WHAT IS NEEDED
The answer must consist only of the lines from the line with "FL-785, begins: 12:15 -> 13:45" to the line with "FL-839, status: To do -> In progress", both included, exactly as they stand below.

DATA SUPPLIED
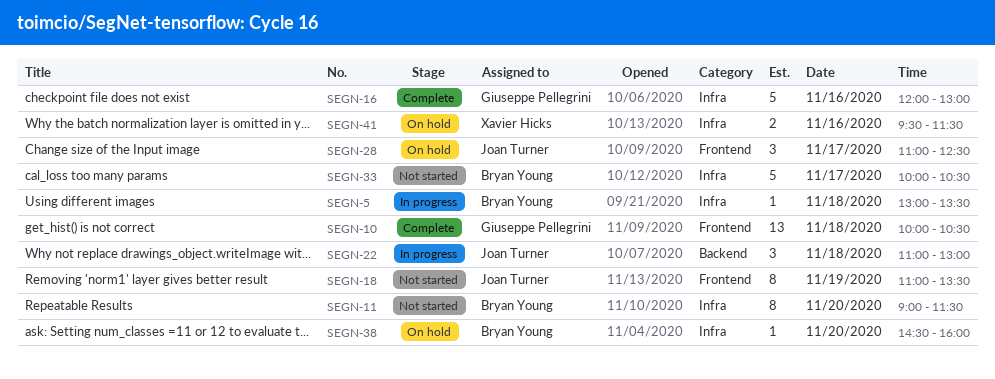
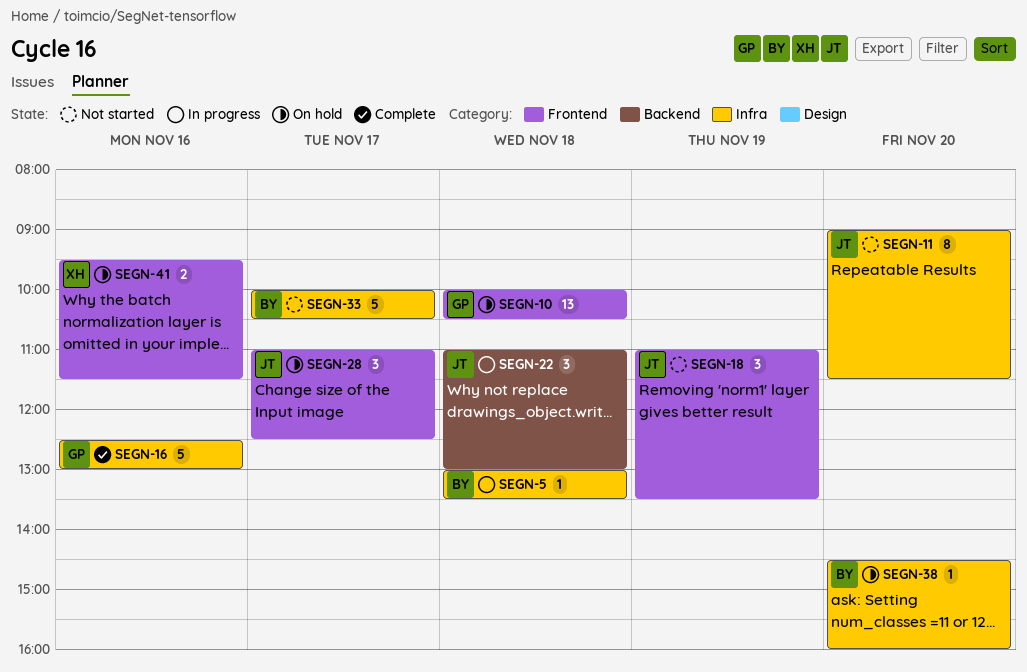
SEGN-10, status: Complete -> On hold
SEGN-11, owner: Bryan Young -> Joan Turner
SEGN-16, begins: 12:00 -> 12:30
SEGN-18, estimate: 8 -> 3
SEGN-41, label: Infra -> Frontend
* * *
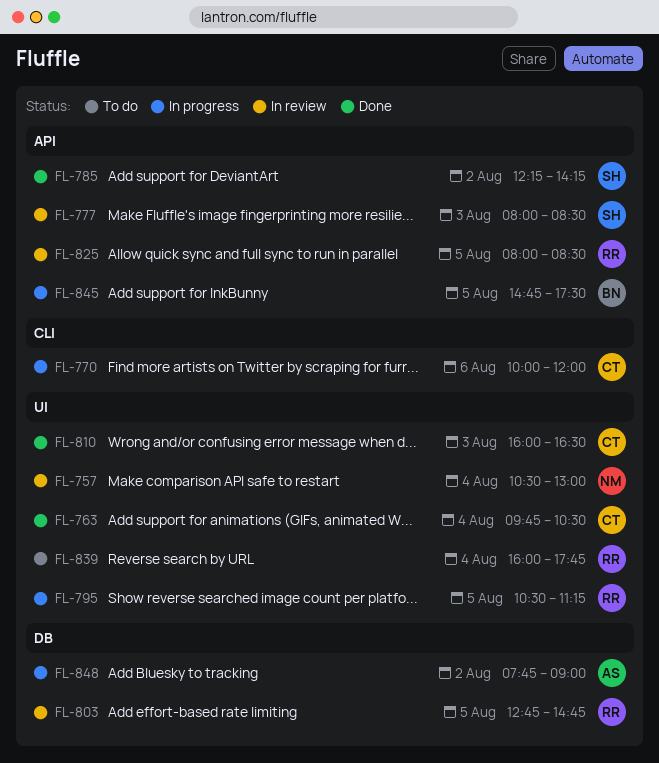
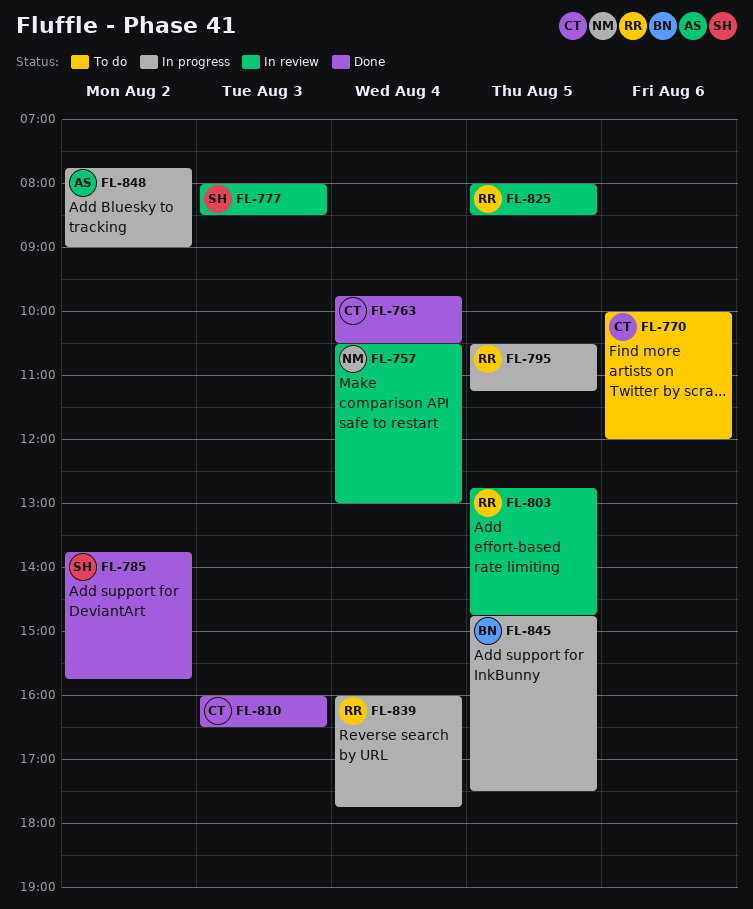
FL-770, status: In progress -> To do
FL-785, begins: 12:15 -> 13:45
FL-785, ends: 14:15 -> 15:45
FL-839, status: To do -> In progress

SOLUTION TO THE EXERCISE
FL-785, begins: 12:15 -> 13:45
FL-785, ends: 14:15 -> 15:45
FL-839, status: To do -> In progress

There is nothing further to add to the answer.